● Problem description
Among the records below, find each line containing the word "analysis" and copy it.

Collected data
_ _ _ _ _

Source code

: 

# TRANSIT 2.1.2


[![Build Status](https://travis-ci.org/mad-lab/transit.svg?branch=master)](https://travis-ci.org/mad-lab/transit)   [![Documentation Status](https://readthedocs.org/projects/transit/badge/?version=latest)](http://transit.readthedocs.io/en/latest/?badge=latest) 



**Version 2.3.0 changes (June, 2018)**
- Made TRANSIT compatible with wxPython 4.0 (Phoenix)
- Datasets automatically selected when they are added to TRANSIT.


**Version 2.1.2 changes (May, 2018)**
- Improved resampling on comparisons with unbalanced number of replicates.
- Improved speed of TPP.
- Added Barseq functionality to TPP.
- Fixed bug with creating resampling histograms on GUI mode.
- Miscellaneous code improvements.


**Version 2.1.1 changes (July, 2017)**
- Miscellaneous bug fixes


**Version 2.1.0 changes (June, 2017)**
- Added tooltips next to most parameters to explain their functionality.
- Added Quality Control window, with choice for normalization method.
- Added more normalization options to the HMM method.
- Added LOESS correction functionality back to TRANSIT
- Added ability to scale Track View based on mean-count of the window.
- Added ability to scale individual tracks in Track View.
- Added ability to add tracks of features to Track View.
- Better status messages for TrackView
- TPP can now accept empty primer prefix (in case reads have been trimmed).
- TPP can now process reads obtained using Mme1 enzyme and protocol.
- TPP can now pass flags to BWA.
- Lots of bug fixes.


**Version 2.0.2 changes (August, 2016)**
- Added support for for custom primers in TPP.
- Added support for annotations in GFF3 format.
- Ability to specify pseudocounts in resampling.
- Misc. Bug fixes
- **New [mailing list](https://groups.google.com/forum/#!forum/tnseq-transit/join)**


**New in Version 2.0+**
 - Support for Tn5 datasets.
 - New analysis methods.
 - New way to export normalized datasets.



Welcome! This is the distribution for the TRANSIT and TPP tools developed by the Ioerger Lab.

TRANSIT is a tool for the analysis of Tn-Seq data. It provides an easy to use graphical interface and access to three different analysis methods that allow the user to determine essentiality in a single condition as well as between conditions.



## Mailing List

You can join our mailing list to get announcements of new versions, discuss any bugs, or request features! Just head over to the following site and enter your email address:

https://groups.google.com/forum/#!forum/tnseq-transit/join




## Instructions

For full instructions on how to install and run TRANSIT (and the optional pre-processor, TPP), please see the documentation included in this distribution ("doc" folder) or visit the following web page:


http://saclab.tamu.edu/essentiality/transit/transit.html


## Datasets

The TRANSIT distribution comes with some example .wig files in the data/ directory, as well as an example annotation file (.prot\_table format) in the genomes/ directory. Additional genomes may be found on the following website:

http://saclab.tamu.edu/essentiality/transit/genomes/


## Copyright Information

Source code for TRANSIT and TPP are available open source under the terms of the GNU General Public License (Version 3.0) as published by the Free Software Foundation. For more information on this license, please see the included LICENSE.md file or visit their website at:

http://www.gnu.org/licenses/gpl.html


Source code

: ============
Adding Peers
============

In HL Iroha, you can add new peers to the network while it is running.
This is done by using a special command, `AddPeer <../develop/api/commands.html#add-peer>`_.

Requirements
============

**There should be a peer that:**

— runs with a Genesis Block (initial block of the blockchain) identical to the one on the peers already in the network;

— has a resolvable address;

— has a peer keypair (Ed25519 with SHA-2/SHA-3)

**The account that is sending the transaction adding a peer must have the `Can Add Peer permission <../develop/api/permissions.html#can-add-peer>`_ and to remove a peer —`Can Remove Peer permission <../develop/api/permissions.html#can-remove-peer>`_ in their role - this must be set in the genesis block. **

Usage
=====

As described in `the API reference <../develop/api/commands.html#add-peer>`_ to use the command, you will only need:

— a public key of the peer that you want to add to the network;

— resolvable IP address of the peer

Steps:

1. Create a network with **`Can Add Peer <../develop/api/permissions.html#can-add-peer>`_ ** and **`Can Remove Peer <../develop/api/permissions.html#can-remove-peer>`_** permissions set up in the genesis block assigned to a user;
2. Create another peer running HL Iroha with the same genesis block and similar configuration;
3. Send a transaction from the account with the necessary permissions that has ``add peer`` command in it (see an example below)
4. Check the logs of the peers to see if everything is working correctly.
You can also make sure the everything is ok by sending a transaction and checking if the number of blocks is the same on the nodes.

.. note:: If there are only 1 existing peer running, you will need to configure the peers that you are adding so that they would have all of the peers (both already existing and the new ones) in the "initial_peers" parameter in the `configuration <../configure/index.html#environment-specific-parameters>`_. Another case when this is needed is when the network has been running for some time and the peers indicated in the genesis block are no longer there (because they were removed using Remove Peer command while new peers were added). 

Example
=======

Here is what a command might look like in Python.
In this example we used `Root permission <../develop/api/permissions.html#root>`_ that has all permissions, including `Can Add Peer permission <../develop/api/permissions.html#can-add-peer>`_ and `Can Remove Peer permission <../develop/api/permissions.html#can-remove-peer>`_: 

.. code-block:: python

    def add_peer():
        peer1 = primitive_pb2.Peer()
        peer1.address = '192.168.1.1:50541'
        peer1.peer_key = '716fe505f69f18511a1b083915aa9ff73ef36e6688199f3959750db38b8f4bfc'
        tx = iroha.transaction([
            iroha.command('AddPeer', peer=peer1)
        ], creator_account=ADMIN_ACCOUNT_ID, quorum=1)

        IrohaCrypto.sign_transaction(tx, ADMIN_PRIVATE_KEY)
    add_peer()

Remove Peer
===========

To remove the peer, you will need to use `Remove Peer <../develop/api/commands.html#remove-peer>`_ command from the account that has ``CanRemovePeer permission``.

_ _ _ _ _

● Solution
 - New analysis methods.
TRANSIT is a tool for the analysis of Tn-Seq data. It provides an easy to use graphical interface and access to three different analysis methods that allow the user to determine essentiality in a single condition as well as between conditions.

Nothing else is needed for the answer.